Our train arrived just after six in the evening, exactly on schedule despite the tremendous New Year's Eve crush of students and young professionals coming home to visit family for the holiday. The train had been completely packed before we'd boarded, so we'd stood the entire ride; and as our afternoon had been spent pounding a huge tub of mochi by hand,  a tradition upon which Haruhi insisted, I was ready to fall asleep on my feet by the time we stepped out onto the Nishinomiya platform.
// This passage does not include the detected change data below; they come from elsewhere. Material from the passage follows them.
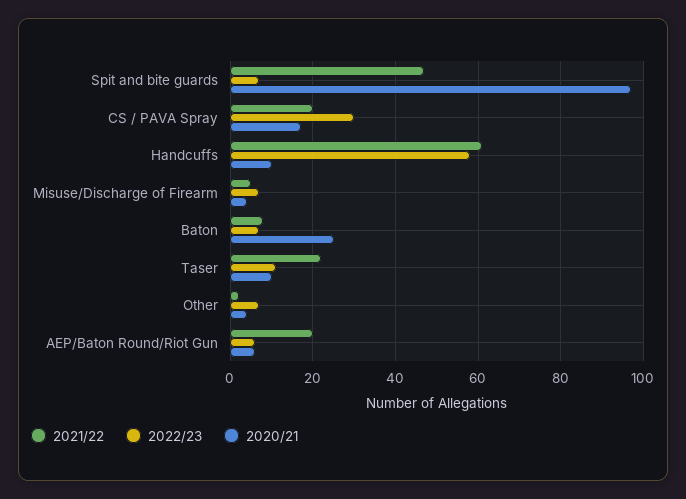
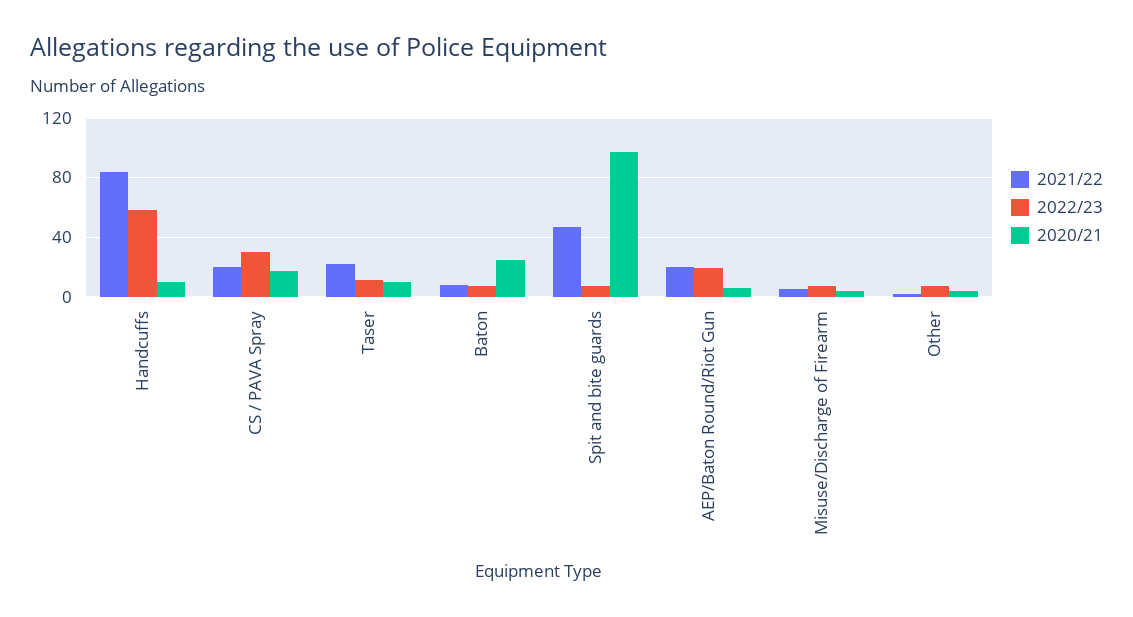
  {
    "2021/22": {
      "Spit and bite guards": 45,
      "CS / PAVA Spray": 20,
-     "Handcuffs": 60,
+     "Handcuffs": 85,
      "Misuse/Discharge of Firearm": 5,
      "Baton": 10,
      "Taser": 20,
      "Other": 0,
      "AEP/Baton Round/Riot Gun": 20
    },
    "2022/23": {
      "Spit and bite guards": 5,
      "CS / PAVA Spray": 30,
      "Handcuffs": 60,
      "Misuse/Discharge of Firearm": 5,
      "Baton": 5,
      "Taser": 10,
      "Other": 5,
-     "AEP/Baton Round/Riot Gun": 5
+     "AEP/Baton Round/Riot Gun": 20
    },
    "2020/21": {
      "Spit and bite guards": 95,
      "CS / PAVA Spray": 15,
      "Handcuffs": 10,
      "Misuse/Discharge of Firearm": 5,
      "Baton": 25,
      "Taser": 10,
      "Other": 5,
      "AEP/Baton Round/Riot Gun": 5
    }
  }

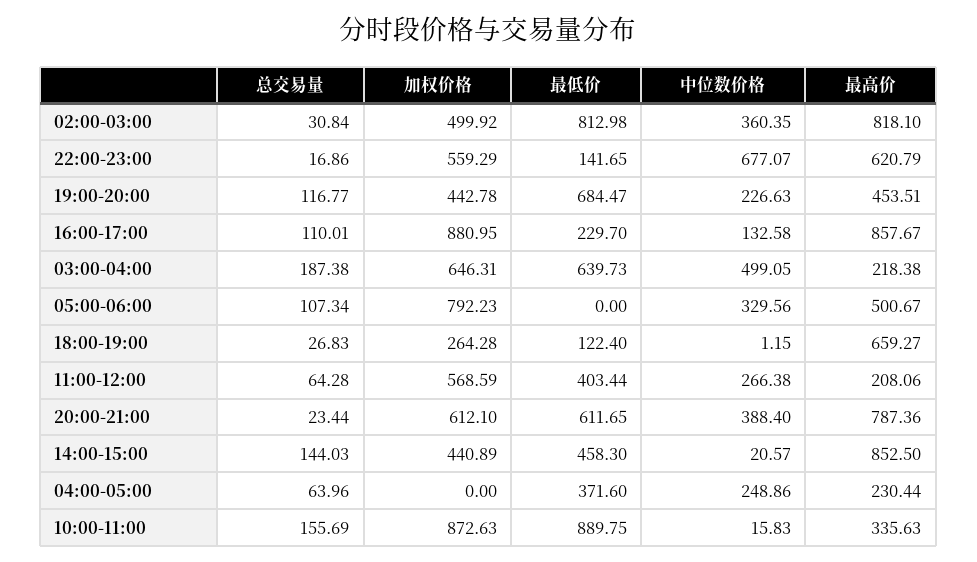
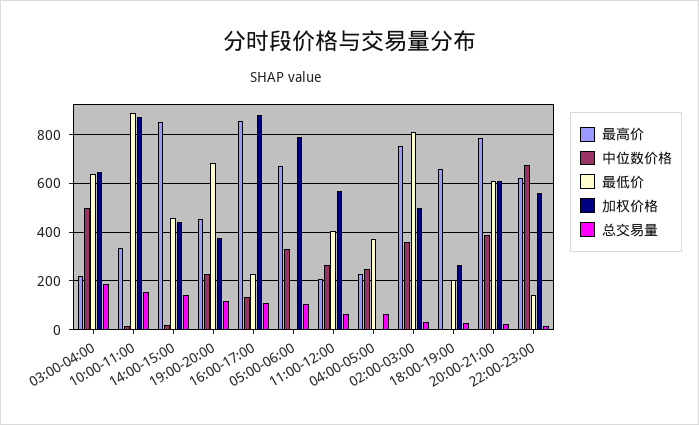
  {
    "总交易量": {
      "02:00-03:00": 30.84,
      "22:00-23:00": 16.86,
      "19:00-20:00": 116.77,
      "16:00-17:00": 110.01,
      "03:00-04:00": 187.38,
      "05:00-06:00": 107.34,
      "18:00-19:00": 26.83,
      "11:00-12:00": 64.28,
      "20:00-21:00": 23.44,
      "14:00-15:00": 144.03,
      "04:00-05:00": 63.96,
      "10:00-11:00": 155.69
    },
    "加权价格": {
      "02:00-03:00": 499.92,
      "22:00-23:00": 559.29,
-     "19:00-20:00": 442.78,
+     "19:00-20:00": 375,
      "16:00-17:00": 880.95,
      "03:00-04:00": 646.31,
      "05:00-06:00": 792.23,
      "18:00-19:00": 264.28,
      "11:00-12:00": 568.59,
      "20:00-21:00": 612.1,
      "14:00-15:00": 440.89,
      "04:00-05:00": 0,
      "10:00-11:00": 872.63
    },
    "最低价": {
      "02:00-03:00": 812.98,
      "22:00-23:00": 141.65,
      "19:00-20:00": 684.47,
      "16:00-17:00": 229.7,
      "03:00-04:00": 639.73,
      "05:00-06:00": 0,
-     "18:00-19:00": 122.4,
+     "18:00-19:00": 200,
      "11:00-12:00": 403.44,
      "20:00-21:00": 611.65,
      "14:00-15:00": 458.3,
      "04:00-05:00": 371.6,
      "10:00-11:00": 889.75
    },
    "中位数价格": {
      "02:00-03:00": 360.35,
      "22:00-23:00": 677.07,
      "19:00-20:00": 226.63,
      "16:00-17:00": 132.58,
      "03:00-04:00": 499.05,
      "05:00-06:00": 329.56,
      "18:00-19:00": 1.15,
      "11:00-12:00": 266.38,
      "20:00-21:00": 388.4,
      "14:00-15:00": 20.57,
      "04:00-05:00": 248.86,
      "10:00-11:00": 15.83
    },
    "最高价": {
-     "02:00-03:00": 818.1,
+     "02:00-03:00": 750,
      "22:00-23:00": 620.79,
      "19:00-20:00": 453.51,
      "16:00-17:00": 857.67,
      "03:00-04:00": 218.38,
-     "05:00-06:00": 500.67,
+     "05:00-06:00": 675,
      "18:00-19:00": 659.27,
      "11:00-12:00": 208.06,
      "20:00-21:00": 787.36,
      "14:00-15:00": 852.5,
      "04:00-05:00": 230.44,
      "10:00-11:00": 335.63
    }
  }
And yet, as we passed through the familiar turnstiles and rejoined the bustling crowds of our home town, I felt a sudden surge of energy pull my back up straight again. Asahina, Nagato and Koizumi were waiting in a little knot just outside the station, bundled up against the cold snap that had rolled down over the Kansai region. My Asahina, Nagato, and Koizumi, in the weirdest and the best of all the time planes I'd experienced.

None of them had actually seen me since my jaunt into Haruhi's offshoot world, and so Asahina's first move was to pounce on me with a tremendous hug of relief. Once she'd released me and moved on to Haruhi, I offered Koizumi a quick, manly bow of acknowledgement; for Nagato, a smile of thanks and no small amount of relief.

After so many years, our New Year's Eve schedule had been honed to idyllic perfection: a delicious dinner at Tsuruya's mansion of her chef's toshikoshi-soba, followed by the festival at Hirota Shrine, where we'd eat grilled squid and mochi and taiyaki stuffed with chestnut and red bean until we were sick. At midnight we'd wash it all down with cups of amazake, throw coins into the offering box, take a moment for our first prayers of the New Year, then meander through town as the monks of Kanno-ji rung their cast-bronze bell for each of our one hundred and eight earthly desires. 

Of course, on that night in particular, one hundred and eight sounded like an absurdly high number. I could only think of a handful of things that I really wanted.

As we walked along the bustling, darkened street, the first among them held my hand in hers.